* Directions for this task:
Please copy every line with the string "array" from the entries below.

* Collected data:
=== Begin Enclosure ===
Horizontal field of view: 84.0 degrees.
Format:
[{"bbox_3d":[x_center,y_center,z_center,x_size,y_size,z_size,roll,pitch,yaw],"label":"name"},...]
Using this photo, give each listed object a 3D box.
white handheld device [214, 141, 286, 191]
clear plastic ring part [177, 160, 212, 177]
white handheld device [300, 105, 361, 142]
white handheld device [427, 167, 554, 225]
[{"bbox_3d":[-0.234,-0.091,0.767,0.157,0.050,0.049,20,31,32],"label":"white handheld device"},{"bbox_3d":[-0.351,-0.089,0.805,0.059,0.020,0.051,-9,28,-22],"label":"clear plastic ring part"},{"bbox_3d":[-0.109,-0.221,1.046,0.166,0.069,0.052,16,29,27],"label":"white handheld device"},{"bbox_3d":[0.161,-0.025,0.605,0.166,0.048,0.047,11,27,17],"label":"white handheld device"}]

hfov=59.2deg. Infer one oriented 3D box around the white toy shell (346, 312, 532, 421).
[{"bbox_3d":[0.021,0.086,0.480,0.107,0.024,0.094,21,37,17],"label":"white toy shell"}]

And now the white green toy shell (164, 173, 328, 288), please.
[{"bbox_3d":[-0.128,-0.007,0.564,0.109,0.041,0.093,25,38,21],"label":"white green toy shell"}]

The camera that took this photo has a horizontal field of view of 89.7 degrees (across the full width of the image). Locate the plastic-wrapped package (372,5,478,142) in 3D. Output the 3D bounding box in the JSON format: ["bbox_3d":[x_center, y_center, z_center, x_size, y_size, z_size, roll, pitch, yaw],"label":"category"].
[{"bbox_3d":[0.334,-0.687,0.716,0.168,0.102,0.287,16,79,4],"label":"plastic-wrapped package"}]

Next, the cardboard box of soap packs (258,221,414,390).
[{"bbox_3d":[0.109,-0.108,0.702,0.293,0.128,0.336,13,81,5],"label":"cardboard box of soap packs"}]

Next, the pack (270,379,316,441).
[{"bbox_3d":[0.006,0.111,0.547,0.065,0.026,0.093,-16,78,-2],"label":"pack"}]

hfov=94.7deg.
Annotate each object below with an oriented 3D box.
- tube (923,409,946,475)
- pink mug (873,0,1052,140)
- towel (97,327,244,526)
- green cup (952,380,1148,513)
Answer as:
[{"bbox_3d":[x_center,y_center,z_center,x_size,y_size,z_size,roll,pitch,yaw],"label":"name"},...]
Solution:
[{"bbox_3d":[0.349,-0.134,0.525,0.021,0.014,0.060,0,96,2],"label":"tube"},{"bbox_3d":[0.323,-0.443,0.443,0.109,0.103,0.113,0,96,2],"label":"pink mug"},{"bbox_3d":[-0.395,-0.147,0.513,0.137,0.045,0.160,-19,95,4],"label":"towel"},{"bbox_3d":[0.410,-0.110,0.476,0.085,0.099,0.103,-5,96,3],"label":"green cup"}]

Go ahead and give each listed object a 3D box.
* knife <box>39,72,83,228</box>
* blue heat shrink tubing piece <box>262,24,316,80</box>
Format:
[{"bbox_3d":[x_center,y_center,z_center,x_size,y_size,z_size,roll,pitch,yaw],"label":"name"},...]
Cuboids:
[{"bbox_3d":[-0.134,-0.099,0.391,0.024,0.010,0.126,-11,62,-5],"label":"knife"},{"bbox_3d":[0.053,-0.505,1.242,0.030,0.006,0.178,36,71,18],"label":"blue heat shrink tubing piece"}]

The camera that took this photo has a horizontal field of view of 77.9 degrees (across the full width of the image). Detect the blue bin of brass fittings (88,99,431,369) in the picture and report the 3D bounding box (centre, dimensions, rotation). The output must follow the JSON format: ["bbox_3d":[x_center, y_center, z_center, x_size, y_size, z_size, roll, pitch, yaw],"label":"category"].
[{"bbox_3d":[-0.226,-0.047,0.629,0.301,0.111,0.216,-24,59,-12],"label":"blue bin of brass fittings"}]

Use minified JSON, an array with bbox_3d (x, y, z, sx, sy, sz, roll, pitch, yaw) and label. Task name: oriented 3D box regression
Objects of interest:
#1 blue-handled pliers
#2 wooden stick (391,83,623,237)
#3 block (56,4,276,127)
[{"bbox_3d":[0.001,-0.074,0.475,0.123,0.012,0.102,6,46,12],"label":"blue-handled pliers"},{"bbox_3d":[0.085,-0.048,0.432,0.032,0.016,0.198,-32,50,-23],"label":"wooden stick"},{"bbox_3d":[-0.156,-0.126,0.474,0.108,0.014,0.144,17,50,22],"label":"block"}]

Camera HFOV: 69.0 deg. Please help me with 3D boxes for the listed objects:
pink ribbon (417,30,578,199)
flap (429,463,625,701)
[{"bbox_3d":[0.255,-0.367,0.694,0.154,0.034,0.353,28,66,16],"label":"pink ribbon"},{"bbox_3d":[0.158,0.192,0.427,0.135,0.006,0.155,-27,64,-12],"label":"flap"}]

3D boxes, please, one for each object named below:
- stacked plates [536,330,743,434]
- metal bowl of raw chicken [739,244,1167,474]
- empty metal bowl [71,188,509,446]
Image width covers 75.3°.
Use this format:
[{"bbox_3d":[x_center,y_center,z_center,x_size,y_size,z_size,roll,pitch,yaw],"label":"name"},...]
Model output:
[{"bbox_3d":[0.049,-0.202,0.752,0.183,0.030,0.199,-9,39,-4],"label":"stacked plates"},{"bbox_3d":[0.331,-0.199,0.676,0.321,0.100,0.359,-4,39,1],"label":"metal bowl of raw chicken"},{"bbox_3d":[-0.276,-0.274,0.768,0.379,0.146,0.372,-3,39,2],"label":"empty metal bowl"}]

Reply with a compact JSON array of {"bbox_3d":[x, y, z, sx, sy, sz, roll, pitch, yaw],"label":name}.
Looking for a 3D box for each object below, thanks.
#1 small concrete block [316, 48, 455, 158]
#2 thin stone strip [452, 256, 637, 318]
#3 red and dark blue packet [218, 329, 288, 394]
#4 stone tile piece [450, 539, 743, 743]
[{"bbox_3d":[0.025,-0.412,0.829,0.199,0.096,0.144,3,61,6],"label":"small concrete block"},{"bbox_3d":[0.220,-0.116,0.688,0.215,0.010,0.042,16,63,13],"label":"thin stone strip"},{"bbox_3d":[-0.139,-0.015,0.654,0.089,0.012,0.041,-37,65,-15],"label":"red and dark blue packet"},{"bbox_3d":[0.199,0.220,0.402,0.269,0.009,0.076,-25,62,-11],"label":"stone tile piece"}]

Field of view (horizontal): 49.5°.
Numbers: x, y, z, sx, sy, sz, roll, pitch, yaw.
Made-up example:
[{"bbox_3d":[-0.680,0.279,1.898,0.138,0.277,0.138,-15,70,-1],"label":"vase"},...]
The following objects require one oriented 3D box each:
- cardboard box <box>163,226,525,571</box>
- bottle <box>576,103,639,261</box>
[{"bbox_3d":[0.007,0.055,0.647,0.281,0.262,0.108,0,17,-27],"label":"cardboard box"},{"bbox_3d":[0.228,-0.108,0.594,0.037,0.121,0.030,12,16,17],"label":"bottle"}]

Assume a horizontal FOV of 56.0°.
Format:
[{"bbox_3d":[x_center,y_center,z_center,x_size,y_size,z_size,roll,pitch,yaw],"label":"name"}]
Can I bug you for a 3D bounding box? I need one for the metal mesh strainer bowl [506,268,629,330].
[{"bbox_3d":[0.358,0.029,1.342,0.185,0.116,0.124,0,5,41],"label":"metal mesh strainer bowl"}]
=== End Enclosure ===
* Answer for the task:
Use minified JSON, an array with bbox_3d (x, y, z, sx, sy, sz, roll, pitch, yaw) and label. Task name: oriented 3D box regression
Reply with a compact JSON array of {"bbox_3d":[x, y, z, sx, sy, sz, roll, pitch, yaw],"label":name}.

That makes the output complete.